Veteran thespians Ian McKellen and Derek Jacobi were the ideal candidates for ITV’s new sitcom, even if they didn’t fancy being Vicious Old Queens. Steve Pratt reports

THE new ITV1 sitcom Vicious was originally called Vicious Old Queens. Somewhere along the line – apparently someone objected to the word “old” – both the old and the queens have been dropped. It’s just Vicious.

Nothing to do with Sid Vicious, but Freddie and Stuart, two ageing partners who’ve lived together in a small London flat for nearly 50 years. Freddie was a budding actor and Stuart a barman when they first met, but now their careers are pretty much over and their lives consist of reading books, walking their dog – and bickering.

They are played by two of the country’s most respected thespian knights, Ian McKellen and Derek Jacobi, with Frances De La Tour co-starring as their best friend Violet.

The show, filmed in front of a studio audience like sitcoms used to be, is written by Gary Janetti, the Emmy-nominated writer and producer behind hit shows Family Guy and Will & Grace.

It’s not a gay comedy, it just so happens that Freddie and Stuart are of that persuasion.

“It’s not aiming to shock people,” assures McKellen.

“It won’t alarm anyone. It isn’t a satire of an expose of gay life. For me, it’s as if TV has grown up.

In the past gay characters in sitcoms have been figures of fun. They were funny because they were gay.

I like the fact that these characters are funny because of the people they are. That’s a real advance.”

Jacobi agrees. “The fact that there are two older gay men is incidental. At the same time, that is one element which makes this unique. It’s not our brief, but this could well help change people’s minds,” he says.

McKellen and Jacobi arranged a reading of the script with friends and when those friends laughed all the way through, McKellen recalls, “I thought, ‘aha, it works’. Its aim is to entertain people by making them laugh, and once I realised it did, I was very glad to do it.”

The two actors have known each other for more than 50 years, but rarely worked together as their careers have taken different paths. The prospect of doing a very funny sitcom with McKellen sounded too good to miss, says Jacobi.

“We didn’t have to use up valuable time getting to know and like each other. That was already a given.

We started from the point of view of being very happy in our mutual skins. It’s been a delight collaborating with Ian,” says Jacobi.

As McKellen points out, they look as though they’ve known each other for 50 years because they have. “It was a great relief when I saw the first episode and Freddie and Stuart looked as if they’d been together forever,” he says.

“That ease with each other is essential to the show.

Some people will be delighted that Derek and I are making fun of ourselves. We’ve had a ball making Vicious.

It’s been an absolute delight.”

Their on-screen relationship as Freddie and Stuart is very different as the couple have “fallen into the habit of being horrid to each other”, says McKellen.

“Although they’ve got into this habit, they clearly still love each other in the way that people who’ve been together for nearly 50 years do.

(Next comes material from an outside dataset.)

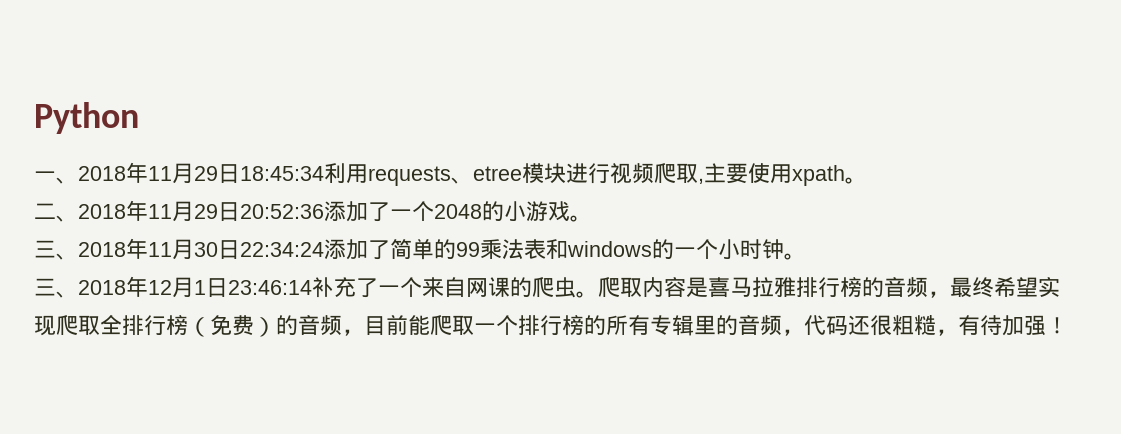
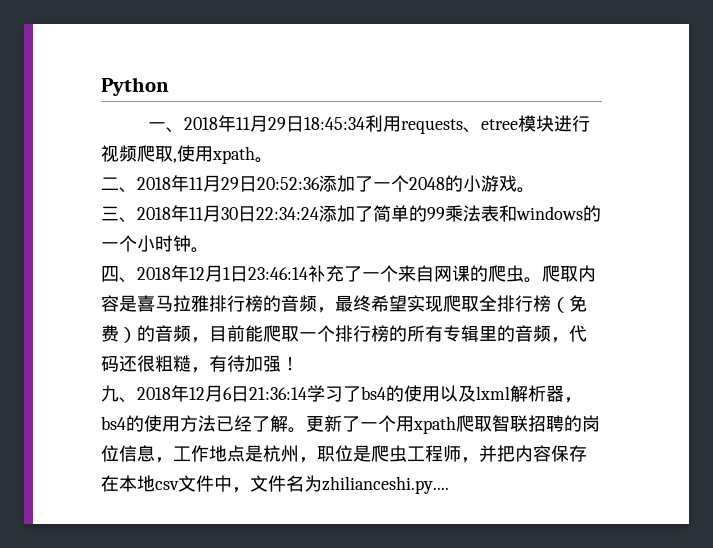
[704,163,748,184] 主要 -> (177, 160) none
[34,278,56,296] 三 -> [101,266,119,282] 四
(1068, 325) none -> [101,385,582,403] [101,415,600,434] [101,445,587,463] [101,475,449,494] // 九、2018年12月6日21:36:14学习了bs4的使用以及lxml解析器，bs4的使用方法已经了解。更新了一个用xpath爬取智联招聘的岗位信息，工作地点是杭州，职位是爬虫工程师，并把内容保存在本地csv文件中，文件名为zhilianceshi.py....

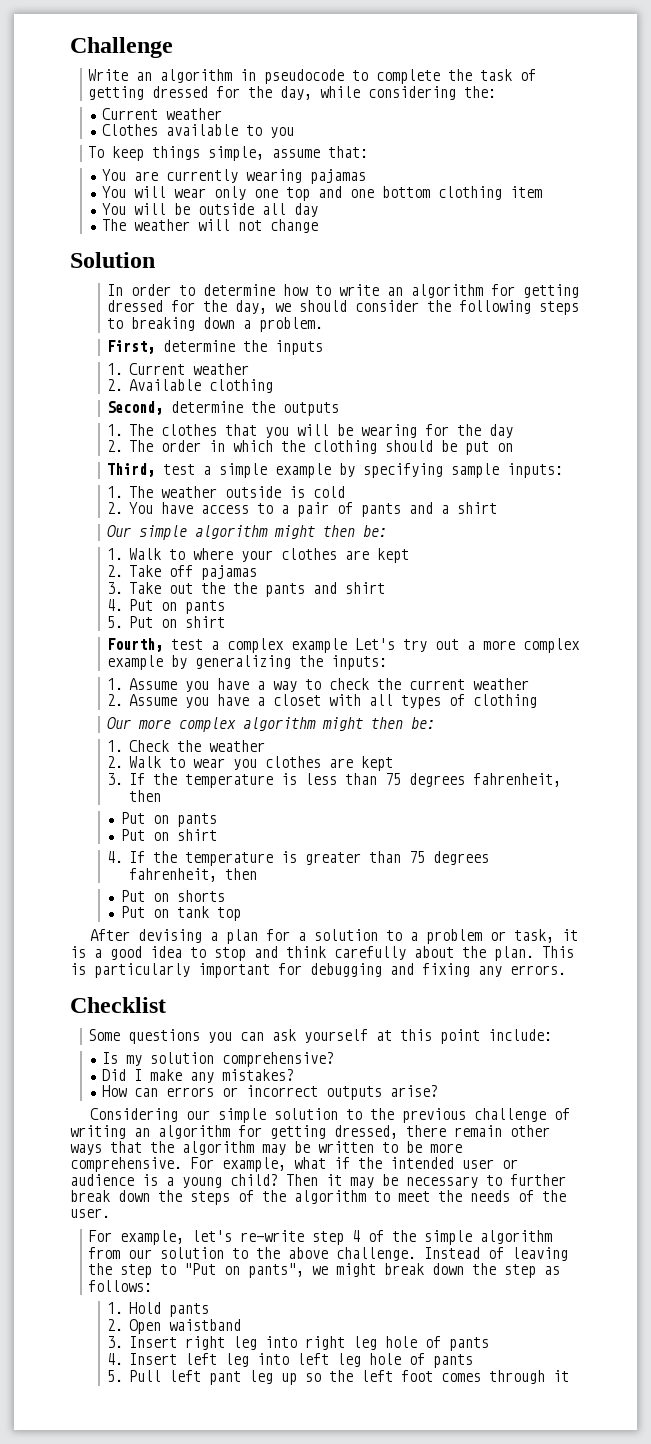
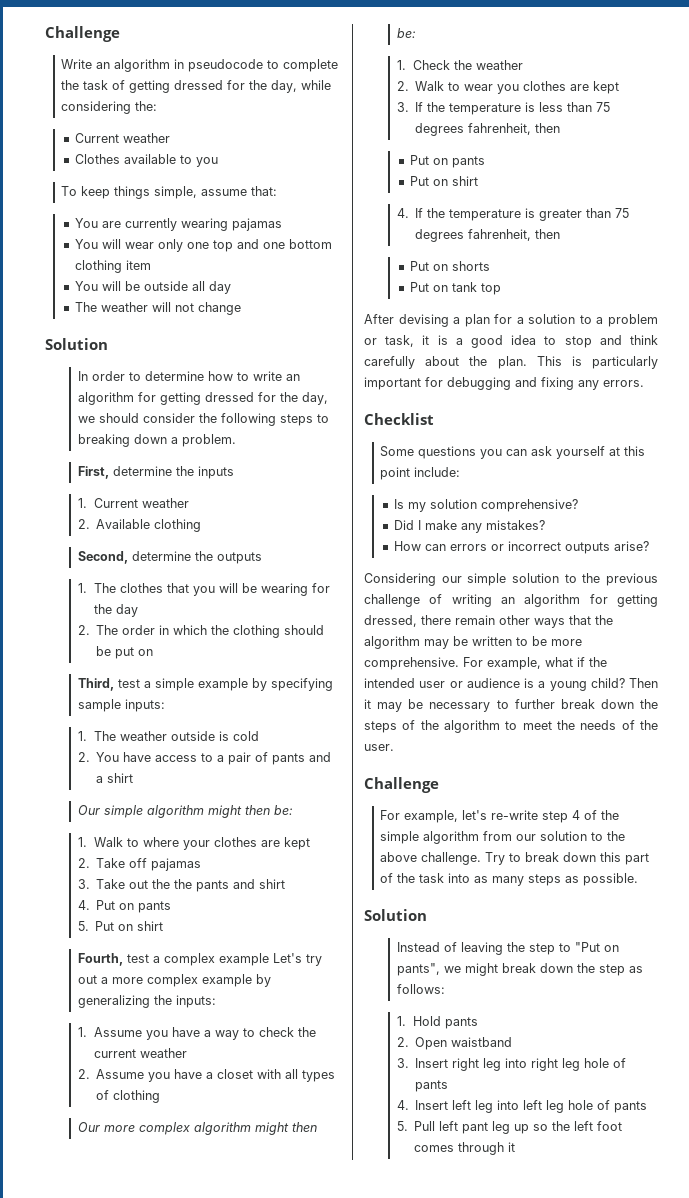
(110, 1213) none -> [364,777,439,793] // Challenge
(417, 1254) none -> [485,852,650,865] [380,873,639,886] [364,909,427,921] Try to break down this part of the task into as many steps as possible. // Solution //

They’ve survived.

Anyone who was gay in the 1970s was rather heroic. When Freddie and Stuart first knew each other, it was actually illegal. But they’ve come through thick and thin together, and are still incredibly close. They’re not aware of much outside their own flat. They keep their curtains closed to the outside world. The serious point is that for much of their lives they have had to live privately.”

THE experienced theatre actors have enjoyed recording the series in front of a studio audience.

“It gives you a huge adrenaline rush which you might not get otherwise. I get nervous beforehand, but once you’re on stage, the studio audience really gives you a buzz. It’s a wonderful thrill,” says Jacobi.

McKellen admits to enjoying it too after an initial confusion. “You think the audience is out there, but you have to remember that you are also playing to an audience down the camera,” he explains.

“You have to rely on the wonderful director, Ed Bye, who is a veteran of this type of comedy, to make sure you get the level right. Also, at first it’s worrying as you think, ‘Am I going to remember the lines?’.

“In the theatre you have more rehearsal time, and in film you can stop and start. But with this, you just have to keep going. However, it’s really useful to have the studio there because they tell you exactly what’s funny.”